Given material:
---*---

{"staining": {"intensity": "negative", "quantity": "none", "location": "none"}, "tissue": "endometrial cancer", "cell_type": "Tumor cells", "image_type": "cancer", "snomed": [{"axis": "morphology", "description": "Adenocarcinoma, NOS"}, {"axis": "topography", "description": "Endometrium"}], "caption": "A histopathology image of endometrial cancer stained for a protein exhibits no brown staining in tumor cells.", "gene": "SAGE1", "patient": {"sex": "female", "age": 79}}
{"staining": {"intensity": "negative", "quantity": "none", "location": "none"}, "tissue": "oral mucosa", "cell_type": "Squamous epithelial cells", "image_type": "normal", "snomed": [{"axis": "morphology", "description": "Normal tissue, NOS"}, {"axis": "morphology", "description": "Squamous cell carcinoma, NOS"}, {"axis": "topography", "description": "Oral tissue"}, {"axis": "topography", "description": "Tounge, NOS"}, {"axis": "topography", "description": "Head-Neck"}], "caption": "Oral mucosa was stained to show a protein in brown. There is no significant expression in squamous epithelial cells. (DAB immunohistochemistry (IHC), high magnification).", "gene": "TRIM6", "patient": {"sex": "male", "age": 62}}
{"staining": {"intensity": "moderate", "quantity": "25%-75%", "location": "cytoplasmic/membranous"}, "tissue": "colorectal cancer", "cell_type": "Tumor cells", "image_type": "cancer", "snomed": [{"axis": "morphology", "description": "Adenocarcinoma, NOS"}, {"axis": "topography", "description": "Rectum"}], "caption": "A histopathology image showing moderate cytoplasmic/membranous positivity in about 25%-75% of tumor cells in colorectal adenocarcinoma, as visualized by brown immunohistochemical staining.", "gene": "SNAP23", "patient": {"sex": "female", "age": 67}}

---*---

Activity:
Having found the line with "mucosa was stained" in the listing above, transcribe it and every line after it to the end, exactly, with no additions.

Exercise output:
{"staining": {"intensity": "negative", "quantity": "none", "location": "none"}, "tissue": "oral mucosa", "cell_type": "Squamous epithelial cells", "image_type": "normal", "snomed": [{"axis": "morphology", "description": "Normal tissue, NOS"}, {"axis": "morphology", "description": "Squamous cell carcinoma, NOS"}, {"axis": "topography", "description": "Oral tissue"}, {"axis": "topography", "description": "Tounge, NOS"}, {"axis": "topography", "description": "Head-Neck"}], "caption": "Oral mucosa was stained to show a protein in brown. There is no significant expression in squamous epithelial cells. (DAB immunohistochemistry (IHC), high magnification).", "gene": "TRIM6", "patient": {"sex": "male", "age": 62}}
{"staining": {"intensity": "moderate", "quantity": "25%-75%", "location": "cytoplasmic/membranous"}, "tissue": "colorectal cancer", "cell_type": "Tumor cells", "image_type": "cancer", "snomed": [{"axis": "morphology", "description": "Adenocarcinoma, NOS"}, {"axis": "topography", "description": "Rectum"}], "caption": "A histopathology image showing moderate cytoplasmic/membranous positivity in about 25%-75% of tumor cells in colorectal adenocarcinoma, as visualized by brown immunohistochemical staining.", "gene": "SNAP23", "patient": {"sex": "female", "age": 67}}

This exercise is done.